There are those in the world who, according to public opinion polls, believe America is the greatest danger in the world.  This is laughable.  No government in the world really fears us at this point.  It is not that we don’t have the power to influence events; it is we are increasingly reluctant as a people to exercise that power.

Now that Mr. Obama has continued America’s retreat in the Mideast, Israel has to be looking to its security.

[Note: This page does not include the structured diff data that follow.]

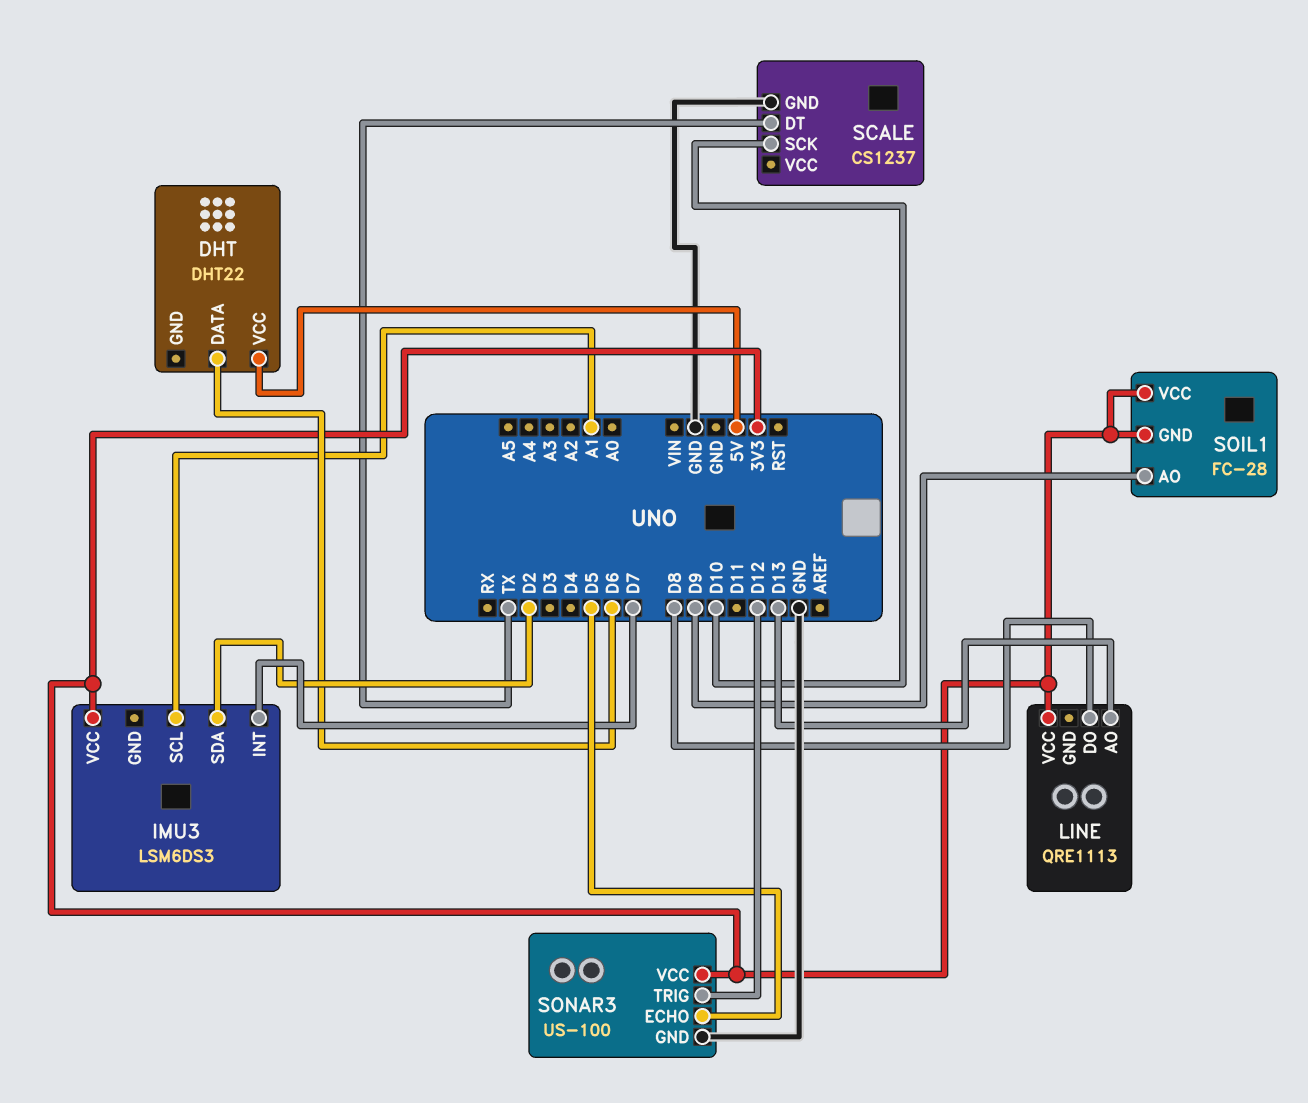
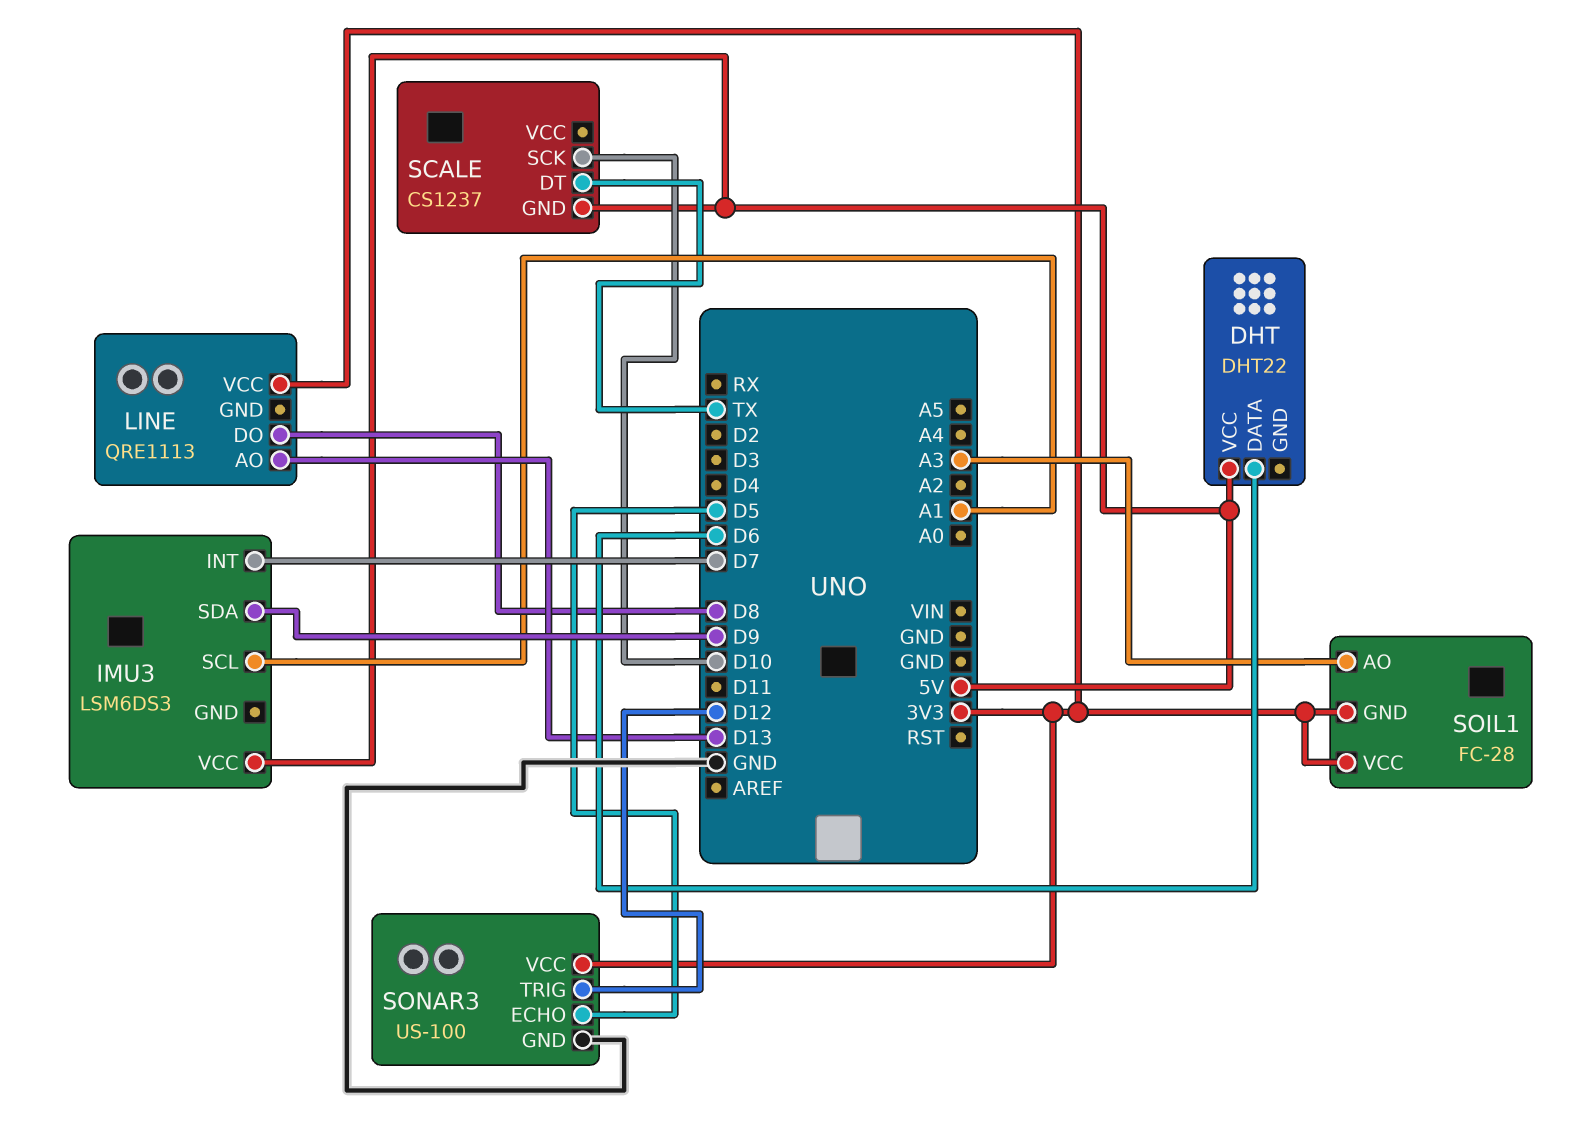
IMU3 pin SDA: D2 -> D9
IMU3 pin VCC: 3V3 -> 5V
SCALE pin GND: GND -> 5V
SOIL1 pin AO: D9 -> A3

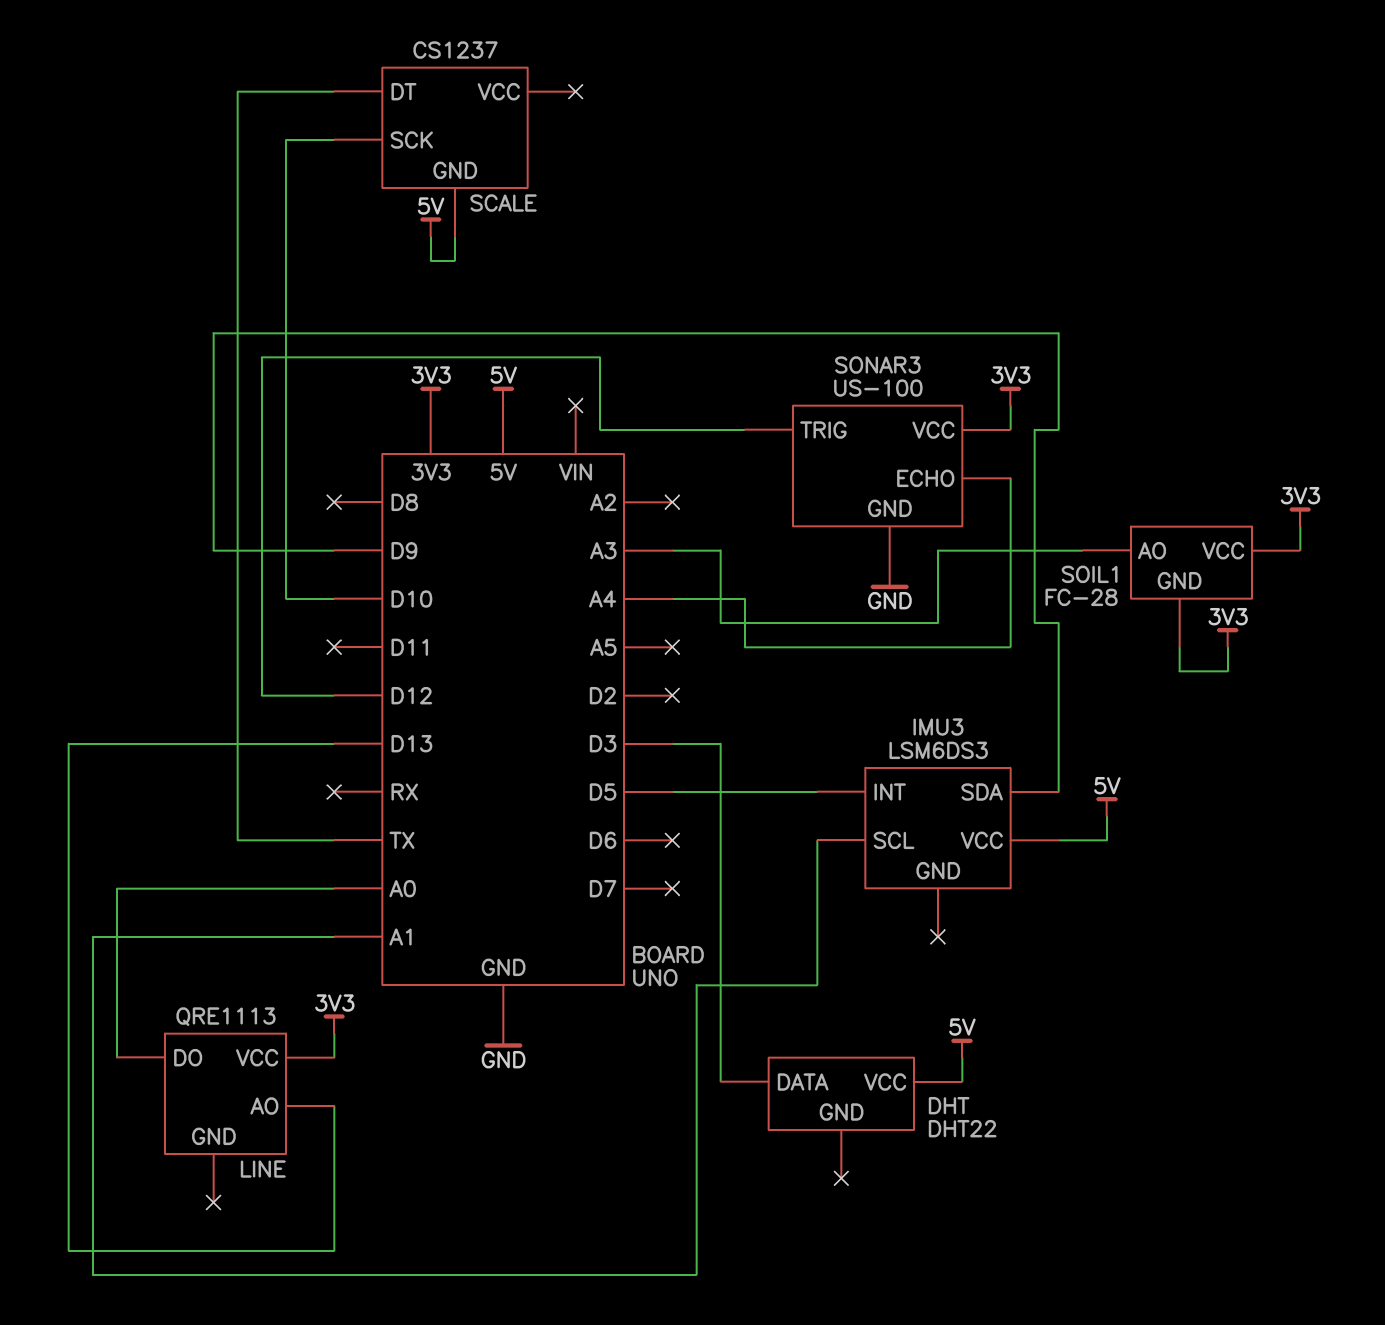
DHT pin DATA: D6 -> D3
IMU3 pin INT: D7 -> D5
LINE pin DO: D8 -> A0
SONAR3 pin ECHO: D5 -> A4

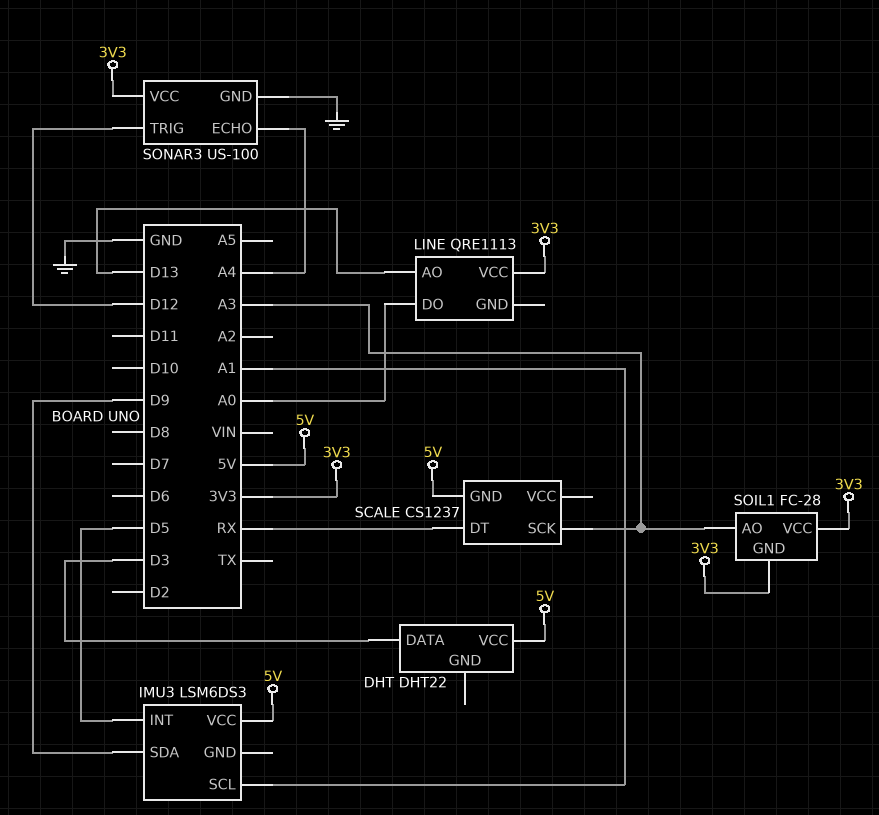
SCALE pin DT: TX -> RX
SCALE pin SCK: D10 -> A3

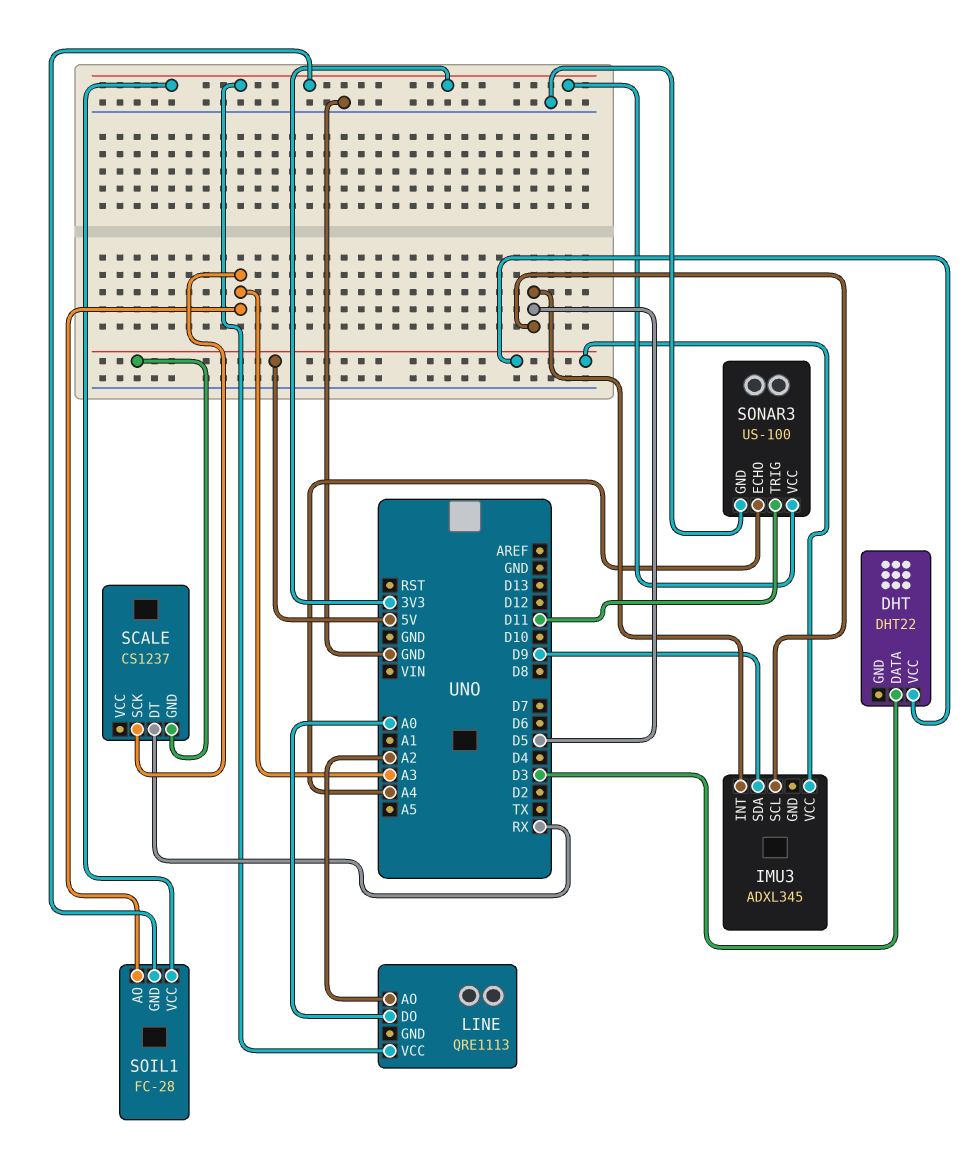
IMU3: LSM6DS3 -> ADXL345
IMU3 pin SCL: A1 -> D5
LINE pin AO: D13 -> A2
SONAR3 pin TRIG: D12 -> D11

The Israelis would have to know that it is a bit chancy to depend on America for any protracted conflict.  They have heard the discordant voices of the  reflexively passive American left who could not even countenance American armed response to Saddam‘s invasion of Kuwait in 1991.  They, like the rest of the world, have watched in wonder as the American left stood in opposition to every domestic intelligence program proposed since 9/11.  They have heard Jimmy Carter blame Israel for the current conflict in Palestine even to the point of accusing them of apartheid.  The Israelis can not be blamed if they are re-computing the value of American guarantees in the light of these events and the world can not be blamed for wondering if we even have the will to defend ourselves anymore.